- Seçilmiş Alıntı -
↓

Her ne kadar davacı tarafından maddi zararlarının tazminine ilişkin olarak müştereken ve müteselsilen davalılar … ve …’ye yönelik de dava açılmış ise de yukarıda detayı verilen … Fen Heyetinin … tarihli bilirkişi raporunda davacının yaralanmasına sebep olan kazanın meydana gelmesinde … plakalı araç sürücüsü …(…)’un herhangi bir kusuru olmadığı anlaşılmakla bu araç sürücüsü ve aracın ZMMS’sine açmış olduğu maddi tazminat davasının reddine karar verilmiştir.
6098 Sayılı Türk Borçlar Kanunumuzun 56/1 maddesinde; “Hâkim, bir kimsenin bedensel bütünlüğünün zedelenmesi durumunda, olayın özelliklerini göz önünde tutarak, zarar görene uygun bir miktar paranın manevi tazminat olarak ödenmesine karar verebilir. ” amir hükmü yer almaktadır.
Yüksek Mahkemenin yerleşik içtihatlarında ifade edildiği üzere; Manevi tazminat zenginleşme aracı olmamakla beraber, bu yöndeki talep hakkında hüküm kurulurken olay sebebiyle duyulan acı ve elemin kısmen de olsa giderilmesi amaçlanmalı ve bu sebeple tarafların sosyal ve ekonomik durumları ile birlikte olayın meydana geliş şekli de gözönünde tutularak, 6098 Sayılı TBK’nın 56/1. maddesindeki özel haller dikkate alınarak, hak ve nasafet kuralları çerçevesinde bir sonuca varılmalıdır. Zira, 4721 Sayılı TMK’nın 4.maddesinde, kanunun takdir hakkı verdiği hallerde hakimin hak ve nesafete göre hükmedeceği öngörülmüştür.

↑

- Kayıt Alıntıları -
↓

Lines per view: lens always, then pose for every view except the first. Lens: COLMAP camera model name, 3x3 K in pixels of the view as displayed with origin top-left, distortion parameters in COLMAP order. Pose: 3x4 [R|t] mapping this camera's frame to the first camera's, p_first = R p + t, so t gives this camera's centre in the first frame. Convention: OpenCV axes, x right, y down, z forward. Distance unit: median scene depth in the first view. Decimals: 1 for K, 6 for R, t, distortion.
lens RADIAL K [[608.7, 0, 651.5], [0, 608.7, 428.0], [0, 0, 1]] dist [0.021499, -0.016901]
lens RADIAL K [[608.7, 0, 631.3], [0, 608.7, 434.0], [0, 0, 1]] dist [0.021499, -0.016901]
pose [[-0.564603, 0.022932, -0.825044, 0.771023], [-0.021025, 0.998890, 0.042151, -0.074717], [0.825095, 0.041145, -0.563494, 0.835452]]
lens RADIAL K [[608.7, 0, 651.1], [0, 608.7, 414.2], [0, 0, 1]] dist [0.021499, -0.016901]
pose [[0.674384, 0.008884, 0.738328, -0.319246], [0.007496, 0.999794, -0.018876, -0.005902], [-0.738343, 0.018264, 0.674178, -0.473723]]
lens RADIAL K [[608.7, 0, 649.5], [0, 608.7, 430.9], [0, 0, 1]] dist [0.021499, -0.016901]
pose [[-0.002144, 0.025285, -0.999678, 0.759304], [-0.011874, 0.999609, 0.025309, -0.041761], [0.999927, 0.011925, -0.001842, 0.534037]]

↑
↓

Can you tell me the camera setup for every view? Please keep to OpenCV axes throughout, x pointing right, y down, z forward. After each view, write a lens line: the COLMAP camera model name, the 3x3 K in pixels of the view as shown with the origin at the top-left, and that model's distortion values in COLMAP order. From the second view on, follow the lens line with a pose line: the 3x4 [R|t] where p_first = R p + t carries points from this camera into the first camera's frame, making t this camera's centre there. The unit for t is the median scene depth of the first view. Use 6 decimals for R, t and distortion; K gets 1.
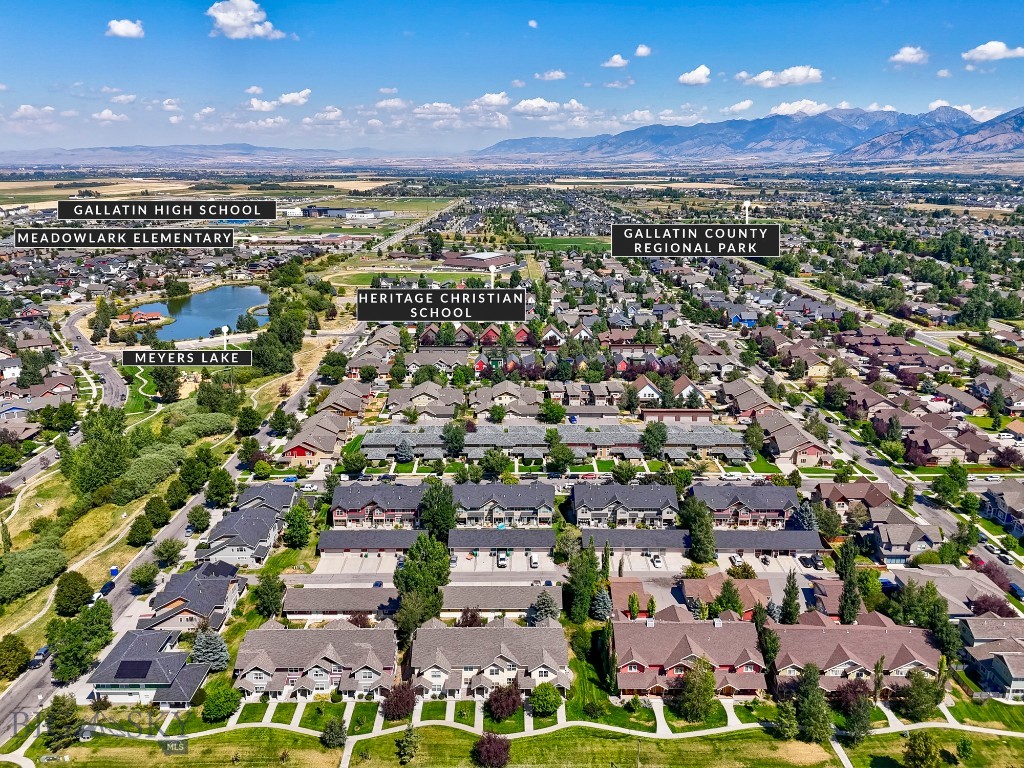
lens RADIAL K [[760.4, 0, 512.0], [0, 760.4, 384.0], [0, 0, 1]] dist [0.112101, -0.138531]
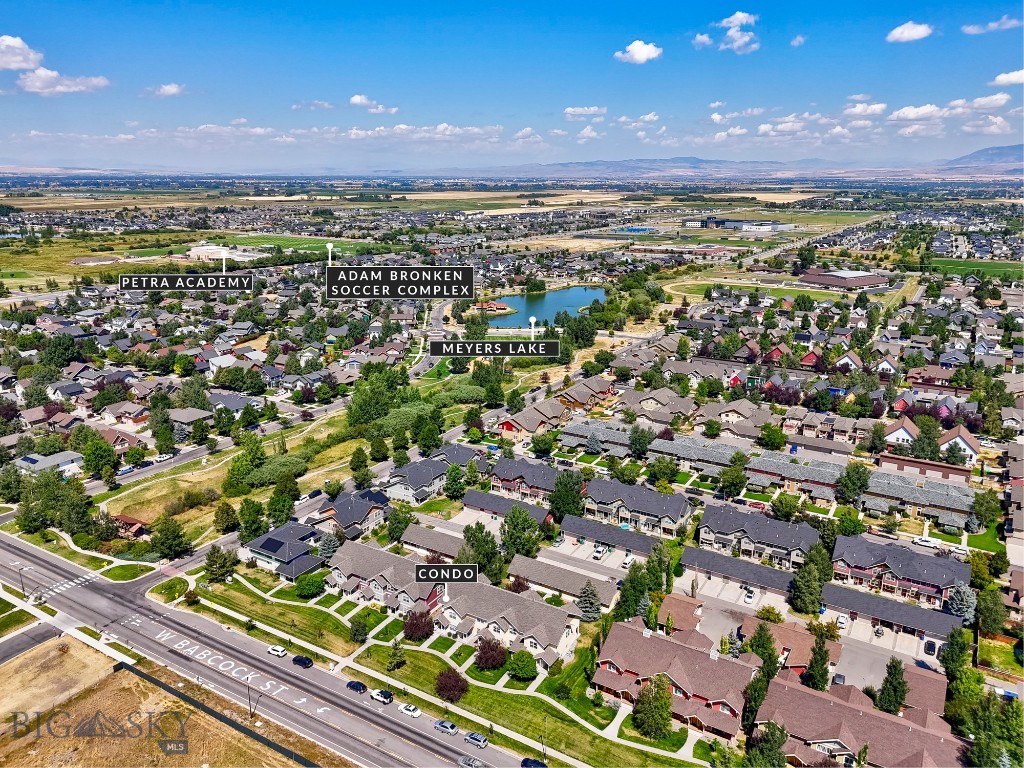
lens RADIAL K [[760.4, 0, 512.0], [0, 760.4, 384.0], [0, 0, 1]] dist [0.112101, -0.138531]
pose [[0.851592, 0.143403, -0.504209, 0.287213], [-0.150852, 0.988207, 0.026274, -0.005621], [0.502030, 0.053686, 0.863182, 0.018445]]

↑

- Görev Tanımı -
Seçilmiş alıntıdaki şu cümleyi İngilizceye çeviriniz: “Zira, 4721 Sayılı TMK’nın 4.maddesinde, kanunun takdir hakkı verdiği hallerde hakimin hak ve nesafete göre hükmedeceği öngörülmüştür.”

- Yazılı Cevap -
This is because Article 4 of TMK No. 4721 provides that, in cases where the law grants discretion, the judge shall rule according to justice and equity.